With no sign to mark the burial grounds and no names to identify the dead, the cemetery holds the graves where as many as 3,000 former Crownsville patients were laid to rest before 1957 and largely forgotten. They were society's unwanted - not only the black mentally ill, but also those suffering from tuberculosis and syphilis, alcoholics, the homeless and the elderly.
"There is something that overcomes you when you stand on that hill - a sadness and feeling of neglect," said Janice Hayes-Williams, a historian who is part of a group working to tell the story of the cemetery and, in the telling, restore some of the dignity taken from the people buried there.
"Because those people were ill, they were forgotten," Hayes-Williams said. "Not only forgotten, but put in the ground with no name on their stone, no dignity to their life whatsoever. When we went up there, we knew at that moment that this was something we wanted to be a part of."
"It's a resurrection of a people and a way to say, `You're not forgotten,'" she said.
The group intends to search years of death certificates to name the buried Crownsville patients. Members also hope to create a computer database of burial records for use by relatives, and maybe a museum.
Dennis Dupont, the chaplain at Crownsville, said the cemetery project probably will shed light on a dark side of the state's history, but could bring healing as well.
"It represents deep racism and prejudice toward the mentally ill," Dupont said. "Those are two things we don't want to address even today in our culture."
Heading the cemetery restoration effort is George Phelps Jr., 74, who initiated a restoration and cleanup project 11 years ago at Brewer Hill Cemetery in Annapolis, the city's oldest African-American cemetery.
"We have 74 African-American churches in Anne Arundel County, and they don't know about this" [Crownsville cemetery], said Phelps, president of the Brewer Hill Cemetery Association and a community liaison officer with Anne Arundel's police department. "It's time for the truth to be told; sometimes the graves can speak."
Much of the cleaning of the 10-acre cemetery was done over the past 2 1/2 years, supervised by Sylvia Beale, Crownsville's director of volunteer services. On spring weekends, volunteers cleared weeds to uncover gravestones and secured grave markers.
Phelps' cemetery committee wants to take the restoration to the next level. Besides determining who's buried there, they plan to build a fence and a monument at the site and replace the dirt road to the cemetery with a paved road.
The committee plans to raise money for these projects through donations solicited from African-American churches and with foundation and state grants. They have a track record, having raised $90,000 for the Brewer Hill project.
To organizers of the Crownsville cemetery project, anonymous burial in the woods was the final dehumanization of a life.
In the years before burials stopped at the cemetery, many patients lived at Crownsville in overcrowded, unsanitary quarters and received no psychiatric treatment.
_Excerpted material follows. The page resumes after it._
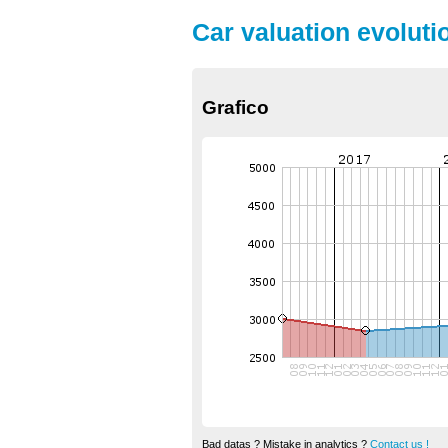
Car valuation evolutio
Grafico
Bad datas ? Mistake in analytics ?
Contact us !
Conditions were not much better at state institutions for whites, but as the catchall facility for the mentally ill and outcasts among Maryland's black population, Crownsville fell behind other psychiatric hospitals.
"This was a place you could put family members if they had syphilis or other diseases, and you didn't want people around town to know about it," said Hayes-Williams, who is Phelps' niece.
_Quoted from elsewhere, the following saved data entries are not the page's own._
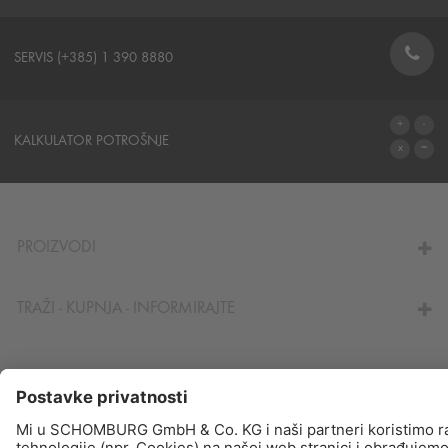
SERVIS (+385) 1 390 8880
STRUKA
KALKULATOR POTROŠNJE
IZRAČUN POTROŠNJE MATERIJALA
PROIZVODI
TRAŽI - KUPNJA - INFORMIRAJTE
Patients might have been used for medical research, a practice that hospital officials said occurred at other psychiatric hospitals across the country.
"A lot of these people had electroshock [therapy] in such an intense fashion that it left burn marks on their temples," said cemetery committee member Antonio A. Brown, an Annapolis community activist.
The hospital was founded in 1910, when the General Assembly allocated $100,000 to buy land in Crownsville and build the hospital. It was intended to serve patients from throughout the state.
Crownsville's first patients were transferred from Spring Grove State Hospital in Catonsville and asylums and jails in the Baltimore area. Over the next two years, more than 120 patients living in a tent work camp cleared the land for the construction of the first permanent building. In 1912, the state legislature changed the name of the facility to Crownsville State Hospital.